WHAT IS EXPECTED: State how many lines in the rows below contain the string "ideal". Give only the number.

--- START ---

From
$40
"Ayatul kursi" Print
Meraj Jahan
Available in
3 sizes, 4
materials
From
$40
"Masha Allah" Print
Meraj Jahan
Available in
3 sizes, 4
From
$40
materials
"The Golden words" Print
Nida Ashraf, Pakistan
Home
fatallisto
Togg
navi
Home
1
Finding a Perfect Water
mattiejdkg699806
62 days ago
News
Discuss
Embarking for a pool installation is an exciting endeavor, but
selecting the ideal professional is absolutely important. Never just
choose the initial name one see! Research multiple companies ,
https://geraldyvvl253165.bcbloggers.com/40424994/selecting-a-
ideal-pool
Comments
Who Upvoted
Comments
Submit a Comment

--- END ---
--- START ---

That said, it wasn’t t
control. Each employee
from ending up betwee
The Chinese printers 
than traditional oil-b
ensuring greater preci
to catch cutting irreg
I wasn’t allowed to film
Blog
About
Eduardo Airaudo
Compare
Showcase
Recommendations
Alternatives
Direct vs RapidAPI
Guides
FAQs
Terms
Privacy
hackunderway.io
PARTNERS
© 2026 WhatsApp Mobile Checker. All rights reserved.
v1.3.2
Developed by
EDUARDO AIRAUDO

--- END ---

OUTPUT FOR THIS EXERCISE: 2